**What is needed**: With the listing in front of you, retype it exactly.

┌─ Records

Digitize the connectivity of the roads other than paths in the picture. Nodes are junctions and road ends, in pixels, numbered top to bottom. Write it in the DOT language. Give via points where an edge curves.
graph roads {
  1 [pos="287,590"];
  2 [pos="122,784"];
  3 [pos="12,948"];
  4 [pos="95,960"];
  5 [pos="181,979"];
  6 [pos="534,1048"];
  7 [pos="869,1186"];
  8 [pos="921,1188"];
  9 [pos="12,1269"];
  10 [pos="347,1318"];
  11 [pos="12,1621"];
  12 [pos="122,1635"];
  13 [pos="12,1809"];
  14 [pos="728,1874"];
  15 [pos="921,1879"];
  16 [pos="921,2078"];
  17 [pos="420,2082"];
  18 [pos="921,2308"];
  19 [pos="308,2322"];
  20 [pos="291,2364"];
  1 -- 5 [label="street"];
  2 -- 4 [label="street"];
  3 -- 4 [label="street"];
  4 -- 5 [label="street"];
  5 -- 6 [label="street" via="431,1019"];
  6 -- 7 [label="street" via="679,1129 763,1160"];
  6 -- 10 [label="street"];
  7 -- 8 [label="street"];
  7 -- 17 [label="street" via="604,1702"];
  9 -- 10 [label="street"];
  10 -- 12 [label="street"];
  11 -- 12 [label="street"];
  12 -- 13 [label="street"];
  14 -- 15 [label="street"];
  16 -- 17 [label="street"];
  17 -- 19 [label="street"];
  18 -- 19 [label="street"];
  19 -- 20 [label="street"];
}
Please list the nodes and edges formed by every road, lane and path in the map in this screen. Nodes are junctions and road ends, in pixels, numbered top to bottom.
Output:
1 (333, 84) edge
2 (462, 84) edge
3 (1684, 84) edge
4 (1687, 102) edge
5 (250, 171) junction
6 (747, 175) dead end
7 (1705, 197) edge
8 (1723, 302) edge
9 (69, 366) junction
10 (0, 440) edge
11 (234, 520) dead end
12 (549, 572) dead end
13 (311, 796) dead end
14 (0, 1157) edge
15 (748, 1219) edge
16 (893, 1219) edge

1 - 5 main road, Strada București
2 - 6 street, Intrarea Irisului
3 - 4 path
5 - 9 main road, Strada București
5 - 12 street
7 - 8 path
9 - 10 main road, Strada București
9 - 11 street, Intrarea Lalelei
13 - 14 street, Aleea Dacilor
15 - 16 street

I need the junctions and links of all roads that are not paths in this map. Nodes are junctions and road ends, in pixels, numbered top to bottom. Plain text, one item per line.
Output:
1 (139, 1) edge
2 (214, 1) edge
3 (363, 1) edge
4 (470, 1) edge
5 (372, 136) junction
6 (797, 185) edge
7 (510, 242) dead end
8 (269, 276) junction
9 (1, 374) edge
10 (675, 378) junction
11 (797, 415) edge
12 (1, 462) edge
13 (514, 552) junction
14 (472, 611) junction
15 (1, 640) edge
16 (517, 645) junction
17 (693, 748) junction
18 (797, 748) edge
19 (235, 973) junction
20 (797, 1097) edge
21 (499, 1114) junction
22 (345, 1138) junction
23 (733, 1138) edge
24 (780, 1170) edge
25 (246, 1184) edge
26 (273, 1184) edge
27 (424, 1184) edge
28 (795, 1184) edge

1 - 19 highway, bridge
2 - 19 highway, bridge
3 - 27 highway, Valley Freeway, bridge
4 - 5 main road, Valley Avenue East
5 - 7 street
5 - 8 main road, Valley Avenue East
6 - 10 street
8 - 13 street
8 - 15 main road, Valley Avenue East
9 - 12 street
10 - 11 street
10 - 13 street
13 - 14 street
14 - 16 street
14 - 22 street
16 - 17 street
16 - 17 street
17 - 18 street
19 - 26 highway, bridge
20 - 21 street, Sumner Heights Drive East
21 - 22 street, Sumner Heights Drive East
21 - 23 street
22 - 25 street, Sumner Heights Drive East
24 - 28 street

└─

**Your solution**:
Digitize the connectivity of the roads other than paths in the picture. Nodes are junctions and road ends, in pixels, numbered top to bottom. Write it in the DOT language. Give via points where an edge curves.
graph roads {
  1 [pos="287,590"];
  2 [pos="122,784"];
  3 [pos="12,948"];
  4 [pos="95,960"];
  5 [pos="181,979"];
  6 [pos="534,1048"];
  7 [pos="869,1186"];
  8 [pos="921,1188"];
  9 [pos="12,1269"];
  10 [pos="347,1318"];
  11 [pos="12,1621"];
  12 [pos="122,1635"];
  13 [pos="12,1809"];
  14 [pos="728,1874"];
  15 [pos="921,1879"];
  16 [pos="921,2078"];
  17 [pos="420,2082"];
  18 [pos="921,2308"];
  19 [pos="308,2322"];
  20 [pos="291,2364"];
  1 -- 5 [label="street"];
  2 -- 4 [label="street"];
  3 -- 4 [label="street"];
  4 -- 5 [label="street"];
  5 -- 6 [label="street" via="431,1019"];
  6 -- 7 [label="street" via="679,1129 763,1160"];
  6 -- 10 [label="street"];
  7 -- 8 [label="street"];
  7 -- 17 [label="street" via="604,1702"];
  9 -- 10 [label="street"];
  10 -- 12 [label="street"];
  11 -- 12 [label="street"];
  12 -- 13 [label="street"];
  14 -- 15 [label="street"];
  16 -- 17 [label="street"];
  17 -- 19 [label="street"];
  18 -- 19 [label="street"];
  19 -- 20 [label="street"];
}
Please list the nodes and edges formed by every road, lane and path in the map in this screen. Nodes are junctions and road ends, in pixels, numbered top to bottom.
Output:
1 (333, 84) edge
2 (462, 84) edge
3 (1684, 84) edge
4 (1687, 102) edge
5 (250, 171) junction
6 (747, 175) dead end
7 (1705, 197) edge
8 (1723, 302) edge
9 (69, 366) junction
10 (0, 440) edge
11 (234, 520) dead end
12 (549, 572) dead end
13 (311, 796) dead end
14 (0, 1157) edge
15 (748, 1219) edge
16 (893, 1219) edge

1 - 5 main road, Strada București
2 - 6 street, Intrarea Irisului
3 - 4 path
5 - 9 main road, Strada București
5 - 12 street
7 - 8 path
9 - 10 main road, Strada București
9 - 11 street, Intrarea Lalelei
13 - 14 street, Aleea Dacilor
15 - 16 street

I need the junctions and links of all roads that are not paths in this map. Nodes are junctions and road ends, in pixels, numbered top to bottom. Plain text, one item per line.
Output:
1 (139, 1) edge
2 (214, 1) edge
3 (363, 1) edge
4 (470, 1) edge
5 (372, 136) junction
6 (797, 185) edge
7 (510, 242) dead end
8 (269, 276) junction
9 (1, 374) edge
10 (675, 378) junction
11 (797, 415) edge
12 (1, 462) edge
13 (514, 552) junction
14 (472, 611) junction
15 (1, 640) edge
16 (517, 645) junction
17 (693, 748) junction
18 (797, 748) edge
19 (235, 973) junction
20 (797, 1097) edge
21 (499, 1114) junction
22 (345, 1138) junction
23 (733, 1138) edge
24 (780, 1170) edge
25 (246, 1184) edge
26 (273, 1184) edge
27 (424, 1184) edge
28 (795, 1184) edge

1 - 19 highway, bridge
2 - 19 highway, bridge
3 - 27 highway, Valley Freeway, bridge
4 - 5 main road, Valley Avenue East
5 - 7 street
5 - 8 main road, Valley Avenue East
6 - 10 street
8 - 13 street
8 - 15 main road, Valley Avenue East
9 - 12 street
10 - 11 street
10 - 13 street
13 - 14 street
14 - 16 street
14 - 22 street
16 - 17 street
16 - 17 street
17 - 18 street
19 - 26 highway, bridge
20 - 21 street, Sumner Heights Drive East
21 - 22 street, Sumner Heights Drive East
21 - 23 street
22 - 25 street, Sumner Heights Drive East
24 - 28 street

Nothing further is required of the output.